If I had to name the top skill for improving relationships, my favorite is this:
The practice of curiosity.
Remember when you first met your partner and how you could talk to them for hours? You wanted to know everything about him or her. You were fascinated. You listened, laughed, cried. You felt emotional, connected, and present. And you didn't judge.
But then time passed, and imperceptibly your thinking shifted. You stopped being as curious. Like you had learned everything there was to know about them. And started being less present.
That's just people. It's what our big brains do. As soon as possible when learning a new thing, it automates that thing, in order to move through life with efficiency. Just like when you learned to drive a car. First you were very conscious and paying attention to everything: when to brake, how to park, etc. But by now you drive from point A to point B and half the time you don't even remember how you got there!
Unfortunately we even automate people: we stop paying attention.
When we shift into thinking we know everything there is to know about them, then there's nothing new to learn. And that's the recipe for relationships that feel lifeless, predictable, and a bit boring.
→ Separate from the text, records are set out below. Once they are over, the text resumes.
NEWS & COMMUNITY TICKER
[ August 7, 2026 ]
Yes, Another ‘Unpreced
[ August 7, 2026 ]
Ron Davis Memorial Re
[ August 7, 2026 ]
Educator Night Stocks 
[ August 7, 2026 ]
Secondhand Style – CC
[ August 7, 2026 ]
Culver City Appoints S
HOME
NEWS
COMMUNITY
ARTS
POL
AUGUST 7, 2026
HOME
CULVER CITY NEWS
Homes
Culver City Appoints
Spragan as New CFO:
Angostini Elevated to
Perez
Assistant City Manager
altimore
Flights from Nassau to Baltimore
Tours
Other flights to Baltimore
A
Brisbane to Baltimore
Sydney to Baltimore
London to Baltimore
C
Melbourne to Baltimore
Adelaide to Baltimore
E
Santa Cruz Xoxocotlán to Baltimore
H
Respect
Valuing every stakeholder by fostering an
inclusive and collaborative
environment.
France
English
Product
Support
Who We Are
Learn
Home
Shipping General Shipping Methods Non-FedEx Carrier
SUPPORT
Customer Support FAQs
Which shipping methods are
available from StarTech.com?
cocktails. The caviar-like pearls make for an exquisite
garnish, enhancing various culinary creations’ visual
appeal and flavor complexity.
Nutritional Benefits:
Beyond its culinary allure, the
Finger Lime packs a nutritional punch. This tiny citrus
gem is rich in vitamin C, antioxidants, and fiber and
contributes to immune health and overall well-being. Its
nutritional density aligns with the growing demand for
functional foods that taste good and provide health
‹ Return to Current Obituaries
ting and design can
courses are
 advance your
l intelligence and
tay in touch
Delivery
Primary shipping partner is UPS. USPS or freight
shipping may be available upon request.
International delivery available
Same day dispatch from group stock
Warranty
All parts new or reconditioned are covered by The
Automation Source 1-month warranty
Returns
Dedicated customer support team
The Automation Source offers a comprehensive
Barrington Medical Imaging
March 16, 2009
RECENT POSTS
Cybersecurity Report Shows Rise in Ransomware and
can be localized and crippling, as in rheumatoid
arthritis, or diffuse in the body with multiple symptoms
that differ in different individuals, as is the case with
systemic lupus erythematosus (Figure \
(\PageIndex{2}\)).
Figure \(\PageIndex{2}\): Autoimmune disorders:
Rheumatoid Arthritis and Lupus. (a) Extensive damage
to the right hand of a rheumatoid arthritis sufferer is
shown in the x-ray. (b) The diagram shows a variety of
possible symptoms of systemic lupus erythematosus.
But you don't have to let that happen.
Good relationships are characterized by this one thing: the couple stays interested in each other. They keep learning about what makes each other tick. This mindset of curiosity is similar to the way children engage with life - noticing everything and interested in how it works.
After all, you are growing and evolving all the time, right? And you want people to see you with fresh eyes every day - not to think they know everything there is to know about you.
So practice the habit of curiosity. See your partner (or your child, or friend, or the world) with interest - like a new culture or language you're still interested in understanding. Get present and curious - like with the eyes of a child - and you will never be bored!
Oh, and one more thing. Being curious about people has an additional striking feature: it feels like love to them.